En el ámbito de lo espiritual es usual escuchar hablar del don de discernimiento. Es como una capacidad de la cual Espíritu Santo dota a los hijos de Dios para escoger siempre el bien supremo, dentro de la caridad y la justicia. Además, el mismo Espíritu divino concede como una especie de cajita de herramientas, llamadas dones, para que la persona sea sabia, inteligente, fuerte, temerosa de Dios, etc. y así poder abrirse camino provechoso en la vida. Y para salvar su alma, propósito el más sublime de todos. Pero hay que aplicarse a la tarea de usar dichas herramientas y tomar decisiones en la vida.
Y tales decisiones tienen que ver, en ocasiones varias, con saber a quién encomendar la propia vida. No es asunto de poca monta. Piénsese, por ejemplo, en la decisión de contraer matrimonio, o de someterse a una operación compleja para el cuerpo, o en los compromisos que se deben adquirir para hacer parte de ciertas realidades de la vida social o económica o política. Pareciera que lo primero que aconseja la sabiduría es ir, en asuntos importantes, con mucha calma y con cierta lentitud. Apresurarse puede ser el inicio de momentos difíciles que se podrían haber evitado dándole un poco de tiempo para que las cosas maduraran un poco más. Desesperarse puede dar inicio también a una ilusión desencarnada que pronto se cae y todo empeora.
Lo grave de todo este tema, por ejemplo en las circunstancias actuales de Colombia, es que el discernimiento podría indicar que no hay frutos maduros ahora para escoger y recoger. La sociedad está inspirada hoy por el miedo o el deseo de desquite, por la angustia o por una ansiedad ilimitada de poder, por el deseo de que todo cambie o que nada cambie.

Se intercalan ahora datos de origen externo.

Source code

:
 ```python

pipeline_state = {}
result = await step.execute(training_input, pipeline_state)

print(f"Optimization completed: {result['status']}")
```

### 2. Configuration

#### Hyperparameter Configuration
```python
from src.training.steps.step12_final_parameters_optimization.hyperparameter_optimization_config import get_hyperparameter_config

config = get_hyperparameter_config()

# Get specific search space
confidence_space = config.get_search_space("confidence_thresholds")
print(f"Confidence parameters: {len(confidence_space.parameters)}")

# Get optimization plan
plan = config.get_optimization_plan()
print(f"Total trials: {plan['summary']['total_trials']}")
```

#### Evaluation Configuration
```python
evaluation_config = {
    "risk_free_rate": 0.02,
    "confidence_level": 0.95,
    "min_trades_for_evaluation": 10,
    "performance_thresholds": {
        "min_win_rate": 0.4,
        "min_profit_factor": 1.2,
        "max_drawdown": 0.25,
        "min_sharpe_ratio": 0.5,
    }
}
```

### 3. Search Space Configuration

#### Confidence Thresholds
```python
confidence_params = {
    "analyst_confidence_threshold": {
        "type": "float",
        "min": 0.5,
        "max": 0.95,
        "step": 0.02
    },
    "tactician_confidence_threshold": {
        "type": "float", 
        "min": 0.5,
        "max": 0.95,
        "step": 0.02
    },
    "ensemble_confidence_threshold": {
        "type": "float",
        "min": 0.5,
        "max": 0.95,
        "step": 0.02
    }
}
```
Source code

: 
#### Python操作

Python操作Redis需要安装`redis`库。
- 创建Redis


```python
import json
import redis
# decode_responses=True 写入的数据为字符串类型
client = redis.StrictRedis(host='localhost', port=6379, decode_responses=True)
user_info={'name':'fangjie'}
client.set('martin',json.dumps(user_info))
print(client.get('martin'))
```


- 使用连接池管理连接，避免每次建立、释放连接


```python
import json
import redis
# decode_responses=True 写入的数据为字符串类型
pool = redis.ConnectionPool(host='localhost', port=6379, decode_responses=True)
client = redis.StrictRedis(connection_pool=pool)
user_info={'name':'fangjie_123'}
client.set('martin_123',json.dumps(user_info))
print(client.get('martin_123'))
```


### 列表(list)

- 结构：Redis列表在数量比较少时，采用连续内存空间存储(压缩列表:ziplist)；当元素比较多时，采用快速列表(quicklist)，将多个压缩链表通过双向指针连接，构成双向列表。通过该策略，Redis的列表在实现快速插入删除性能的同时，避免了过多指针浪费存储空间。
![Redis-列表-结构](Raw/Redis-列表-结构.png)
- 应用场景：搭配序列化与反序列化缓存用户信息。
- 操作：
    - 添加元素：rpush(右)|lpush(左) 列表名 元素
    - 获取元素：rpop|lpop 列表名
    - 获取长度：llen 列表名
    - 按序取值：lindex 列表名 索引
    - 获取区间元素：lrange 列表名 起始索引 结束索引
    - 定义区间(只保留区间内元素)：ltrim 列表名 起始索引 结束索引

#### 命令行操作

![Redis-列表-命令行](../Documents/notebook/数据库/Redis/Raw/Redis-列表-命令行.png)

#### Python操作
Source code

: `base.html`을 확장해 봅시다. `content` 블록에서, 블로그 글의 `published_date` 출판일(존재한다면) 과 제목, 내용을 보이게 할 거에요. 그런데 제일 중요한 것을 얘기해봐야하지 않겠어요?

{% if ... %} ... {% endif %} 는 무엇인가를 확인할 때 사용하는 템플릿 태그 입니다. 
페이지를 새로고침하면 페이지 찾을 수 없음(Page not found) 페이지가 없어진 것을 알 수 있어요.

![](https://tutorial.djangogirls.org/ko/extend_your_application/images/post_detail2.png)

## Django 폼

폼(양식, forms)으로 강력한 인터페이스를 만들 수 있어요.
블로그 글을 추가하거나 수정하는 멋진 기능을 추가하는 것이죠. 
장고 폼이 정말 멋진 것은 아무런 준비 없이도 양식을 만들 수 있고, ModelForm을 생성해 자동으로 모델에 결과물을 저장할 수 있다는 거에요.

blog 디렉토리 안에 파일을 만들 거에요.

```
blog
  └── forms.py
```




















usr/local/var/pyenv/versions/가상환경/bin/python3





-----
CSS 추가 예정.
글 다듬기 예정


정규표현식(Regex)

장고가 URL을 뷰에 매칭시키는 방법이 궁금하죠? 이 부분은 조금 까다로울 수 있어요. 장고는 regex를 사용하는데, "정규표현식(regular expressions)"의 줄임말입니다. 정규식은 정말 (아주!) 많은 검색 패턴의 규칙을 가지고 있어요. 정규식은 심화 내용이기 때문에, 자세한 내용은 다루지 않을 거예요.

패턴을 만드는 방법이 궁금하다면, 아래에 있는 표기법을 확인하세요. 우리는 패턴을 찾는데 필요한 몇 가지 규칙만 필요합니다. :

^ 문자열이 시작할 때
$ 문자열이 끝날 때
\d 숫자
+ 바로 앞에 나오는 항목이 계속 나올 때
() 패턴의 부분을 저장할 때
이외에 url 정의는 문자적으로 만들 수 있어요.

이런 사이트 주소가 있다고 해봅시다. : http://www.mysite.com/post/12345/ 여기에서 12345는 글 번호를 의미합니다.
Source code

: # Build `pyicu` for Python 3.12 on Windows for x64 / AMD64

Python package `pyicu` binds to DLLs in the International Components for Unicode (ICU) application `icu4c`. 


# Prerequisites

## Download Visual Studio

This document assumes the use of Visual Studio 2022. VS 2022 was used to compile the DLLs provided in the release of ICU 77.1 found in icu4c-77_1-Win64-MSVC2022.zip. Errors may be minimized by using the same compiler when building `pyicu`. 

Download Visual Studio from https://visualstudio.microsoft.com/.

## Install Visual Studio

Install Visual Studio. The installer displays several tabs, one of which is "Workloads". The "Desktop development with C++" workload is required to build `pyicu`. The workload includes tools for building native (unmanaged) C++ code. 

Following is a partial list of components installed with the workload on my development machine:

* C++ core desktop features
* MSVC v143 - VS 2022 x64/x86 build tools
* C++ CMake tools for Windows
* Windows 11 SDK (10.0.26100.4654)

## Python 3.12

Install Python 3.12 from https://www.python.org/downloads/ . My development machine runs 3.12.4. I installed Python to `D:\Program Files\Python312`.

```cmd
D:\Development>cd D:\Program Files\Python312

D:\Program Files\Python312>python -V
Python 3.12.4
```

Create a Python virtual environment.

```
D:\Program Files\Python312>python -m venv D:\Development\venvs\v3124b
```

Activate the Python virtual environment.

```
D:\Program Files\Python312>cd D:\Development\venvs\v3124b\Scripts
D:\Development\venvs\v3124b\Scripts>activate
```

No la tiene fácil ni el Espíritu Santo y mucho menos los que lo llevamos por el bautismo en el corazón.
Jesús, desde el árbol de la cruz, viendo, no su sufrimiento, sino la oscuridad por la que deambula tan frecuentemente la humanidad y la dureza de corazón para aceptar la obra de Dios, terminó su existencia con frase célebre e indeleble: “A tus manos, Señor, encomiendo mi Espíritu”. Es hora de preguntarnos sinceramente qué quiere Dios de Colombia y no solo tal o cual persona que, en todo caso, son unos pequeños seres como lo somos todos. ¿Estaremos llegando a una etapa de profunda y dolorosa purificación para nuestra nación?